Georgia native Kuchar lacked the sharpness off the tee he had so impressively delivered in the previous round and his challenge for a maiden major victory ended as he carded a two-over-par 74 to tie for fifth place.

Fowler, also hunting his first grand slam crown, finished level with Kuchar at two under after hitting only four of 14 fairways on the way to a closing 73.

"The driver was not near as sharp today," Kuchar told reporters, having briefly moved into a tie for the lead with birdies at the second and third before his challenge unraveled.

"I hit what I thought were a couple of decent drives. At nine, I thought it was a decent drive, caught some trees. On 18, the same thing. On 11, I missed the fairway.

"It seemed to miss the fairway just by little bits here and there. My driving was not nearly as sharp as it was yesterday and hard to play really good golf out here if you're not playing from the fairway."

Kuchar, who won two big events on the PGA Tour last year, including his first World Golf Championship (WGC) crown, never got back into contention after four-putting to double-bogey the par-three fourth.

"It was a setback, but it wasn't too much to overcome.
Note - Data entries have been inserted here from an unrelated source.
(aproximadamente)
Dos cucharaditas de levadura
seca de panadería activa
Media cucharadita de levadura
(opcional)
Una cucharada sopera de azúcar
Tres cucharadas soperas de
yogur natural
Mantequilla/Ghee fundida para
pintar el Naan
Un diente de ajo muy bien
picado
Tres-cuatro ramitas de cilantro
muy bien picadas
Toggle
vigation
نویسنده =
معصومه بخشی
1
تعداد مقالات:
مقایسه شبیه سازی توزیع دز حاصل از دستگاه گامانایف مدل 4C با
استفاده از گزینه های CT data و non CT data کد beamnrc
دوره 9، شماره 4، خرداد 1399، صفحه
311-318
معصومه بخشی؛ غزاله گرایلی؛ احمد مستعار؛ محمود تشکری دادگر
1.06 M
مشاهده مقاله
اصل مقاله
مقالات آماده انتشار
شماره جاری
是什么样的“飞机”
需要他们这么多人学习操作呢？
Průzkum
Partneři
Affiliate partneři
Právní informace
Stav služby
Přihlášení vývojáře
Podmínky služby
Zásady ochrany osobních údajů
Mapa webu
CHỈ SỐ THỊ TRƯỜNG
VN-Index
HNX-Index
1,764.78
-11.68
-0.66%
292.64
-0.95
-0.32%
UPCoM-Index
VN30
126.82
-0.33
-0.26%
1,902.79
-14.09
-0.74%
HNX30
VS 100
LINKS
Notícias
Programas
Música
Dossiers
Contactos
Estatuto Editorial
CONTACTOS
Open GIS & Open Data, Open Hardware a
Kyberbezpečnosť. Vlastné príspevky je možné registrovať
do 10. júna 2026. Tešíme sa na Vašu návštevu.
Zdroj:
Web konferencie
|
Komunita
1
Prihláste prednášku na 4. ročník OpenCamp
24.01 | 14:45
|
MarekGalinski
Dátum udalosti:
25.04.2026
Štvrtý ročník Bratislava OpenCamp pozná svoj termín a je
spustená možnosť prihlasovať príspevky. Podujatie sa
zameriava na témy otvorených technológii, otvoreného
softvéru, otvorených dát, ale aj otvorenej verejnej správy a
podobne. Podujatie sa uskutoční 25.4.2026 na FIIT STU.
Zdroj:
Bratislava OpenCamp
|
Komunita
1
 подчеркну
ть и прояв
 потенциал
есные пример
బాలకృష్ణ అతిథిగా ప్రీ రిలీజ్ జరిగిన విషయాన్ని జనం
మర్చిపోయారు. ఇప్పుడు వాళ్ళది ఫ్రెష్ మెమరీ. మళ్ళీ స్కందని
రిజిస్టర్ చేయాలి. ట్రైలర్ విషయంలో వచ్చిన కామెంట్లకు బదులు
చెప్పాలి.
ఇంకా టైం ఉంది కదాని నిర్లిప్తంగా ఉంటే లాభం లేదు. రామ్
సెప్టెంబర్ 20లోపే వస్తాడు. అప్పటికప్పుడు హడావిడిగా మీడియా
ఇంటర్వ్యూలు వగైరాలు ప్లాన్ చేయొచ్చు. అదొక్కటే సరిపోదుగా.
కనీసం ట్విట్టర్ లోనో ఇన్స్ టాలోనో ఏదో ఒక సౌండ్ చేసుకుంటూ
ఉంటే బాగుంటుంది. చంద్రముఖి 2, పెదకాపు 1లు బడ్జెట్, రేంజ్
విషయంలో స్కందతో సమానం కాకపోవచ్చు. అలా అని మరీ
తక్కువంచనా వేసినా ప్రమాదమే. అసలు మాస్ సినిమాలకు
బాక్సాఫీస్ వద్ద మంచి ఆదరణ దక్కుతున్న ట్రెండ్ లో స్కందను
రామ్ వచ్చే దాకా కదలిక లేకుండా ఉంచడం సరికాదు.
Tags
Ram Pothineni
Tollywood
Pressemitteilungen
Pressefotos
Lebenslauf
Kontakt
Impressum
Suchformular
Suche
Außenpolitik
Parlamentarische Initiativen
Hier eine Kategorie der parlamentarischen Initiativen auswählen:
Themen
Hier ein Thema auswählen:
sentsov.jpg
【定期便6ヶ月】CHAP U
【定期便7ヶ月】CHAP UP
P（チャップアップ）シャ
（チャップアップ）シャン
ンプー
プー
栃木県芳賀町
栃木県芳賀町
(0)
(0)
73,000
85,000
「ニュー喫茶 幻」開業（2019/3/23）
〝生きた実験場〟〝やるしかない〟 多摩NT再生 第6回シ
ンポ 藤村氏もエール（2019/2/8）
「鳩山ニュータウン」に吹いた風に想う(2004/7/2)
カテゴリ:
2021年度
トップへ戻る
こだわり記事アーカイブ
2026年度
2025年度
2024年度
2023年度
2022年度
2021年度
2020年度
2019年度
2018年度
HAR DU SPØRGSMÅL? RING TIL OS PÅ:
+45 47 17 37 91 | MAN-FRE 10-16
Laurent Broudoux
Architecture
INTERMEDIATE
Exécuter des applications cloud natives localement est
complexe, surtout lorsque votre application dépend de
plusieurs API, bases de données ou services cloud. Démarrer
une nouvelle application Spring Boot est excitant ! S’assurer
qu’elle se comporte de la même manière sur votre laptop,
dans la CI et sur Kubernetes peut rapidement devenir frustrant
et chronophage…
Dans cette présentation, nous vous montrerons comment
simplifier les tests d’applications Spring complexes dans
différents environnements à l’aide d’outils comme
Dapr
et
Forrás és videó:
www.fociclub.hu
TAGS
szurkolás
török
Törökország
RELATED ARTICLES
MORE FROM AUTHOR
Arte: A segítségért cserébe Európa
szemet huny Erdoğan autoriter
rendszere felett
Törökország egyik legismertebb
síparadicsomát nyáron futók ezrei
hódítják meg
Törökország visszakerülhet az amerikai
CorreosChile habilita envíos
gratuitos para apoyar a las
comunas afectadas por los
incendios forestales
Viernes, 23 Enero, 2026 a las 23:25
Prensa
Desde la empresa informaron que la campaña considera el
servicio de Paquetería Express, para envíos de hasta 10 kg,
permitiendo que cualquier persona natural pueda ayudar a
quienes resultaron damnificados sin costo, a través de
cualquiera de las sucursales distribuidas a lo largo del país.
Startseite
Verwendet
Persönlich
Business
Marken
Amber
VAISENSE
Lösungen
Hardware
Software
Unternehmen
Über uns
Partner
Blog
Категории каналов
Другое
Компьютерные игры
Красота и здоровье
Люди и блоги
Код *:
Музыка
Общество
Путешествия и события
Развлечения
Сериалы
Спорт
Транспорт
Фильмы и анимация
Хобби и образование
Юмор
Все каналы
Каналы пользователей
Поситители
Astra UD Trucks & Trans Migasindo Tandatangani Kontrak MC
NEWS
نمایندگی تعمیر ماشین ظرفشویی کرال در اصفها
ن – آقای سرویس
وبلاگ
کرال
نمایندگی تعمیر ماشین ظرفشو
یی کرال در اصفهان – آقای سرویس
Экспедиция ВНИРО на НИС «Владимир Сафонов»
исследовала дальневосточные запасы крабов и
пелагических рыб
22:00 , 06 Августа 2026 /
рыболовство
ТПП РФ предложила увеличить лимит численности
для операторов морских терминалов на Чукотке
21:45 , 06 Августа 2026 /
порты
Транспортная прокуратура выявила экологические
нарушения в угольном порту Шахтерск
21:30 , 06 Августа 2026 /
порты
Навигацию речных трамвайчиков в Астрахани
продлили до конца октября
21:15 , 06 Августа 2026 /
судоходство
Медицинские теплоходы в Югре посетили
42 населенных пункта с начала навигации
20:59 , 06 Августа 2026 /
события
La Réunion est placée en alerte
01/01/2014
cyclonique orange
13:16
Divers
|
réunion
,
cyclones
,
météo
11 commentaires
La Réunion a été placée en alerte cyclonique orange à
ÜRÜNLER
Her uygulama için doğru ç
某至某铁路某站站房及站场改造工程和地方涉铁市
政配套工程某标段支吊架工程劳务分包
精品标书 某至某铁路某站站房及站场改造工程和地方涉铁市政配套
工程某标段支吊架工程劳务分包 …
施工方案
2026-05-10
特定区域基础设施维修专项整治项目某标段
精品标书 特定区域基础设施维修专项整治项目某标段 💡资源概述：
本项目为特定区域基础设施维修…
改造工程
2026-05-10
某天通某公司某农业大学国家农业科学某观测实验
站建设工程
It put me back to even par after three or four holes. It's not the worst thing to be even par through four.

"I knew in golf you have ups and downs," the 35-year-old said after a round that included three birdies, three bogeys and the double. Those things happen.

"I can't recall the last time I four-putted. But if there was ever a place to do it, it was there."


Asked what he would take away took from Sunday's final round, Kuchar replied: "It's an exciting place to be, but it's a tough one. I don't know how many opportunities you get at winning the Masters tournament.

"And I've had two this far, and I don't know how many more I'll get. It's one of those things you get in the situation and you hope to take advantage but it's a lot better in this position than playing early on Sunday, that's for sure."

Fowler surprised himself that he was able to sign for a 73 after struggling so badly off the tee.

"It was a rough driving day for me," said the 25-year-old whose only PGA Tour victory came at Quail Hollow in 2012. "But I definitely got a lot out of the round with how poorly I got it off the tee.

"I got off to a nice start and had a good look (for birdie) on two, and had a tough break with a lip-out. Actually two good putts, and I walked away with a bogey. Kind of a tough way to start.

"Yeah, just drove it poorly today, so that kind of kept me from being able to attack the golf course."

While Fowler had to settle for a share of fifth place in the season's opening major, he was delighted that his good friend, Bubba Watson emerged triumphant at Augusta National for a second time in three years.

"This place suits him perfectly," said Fowler. "He's able to hit golf shots around here that some guys can't, so this place fits him perfectly. It's fitting for him to win here."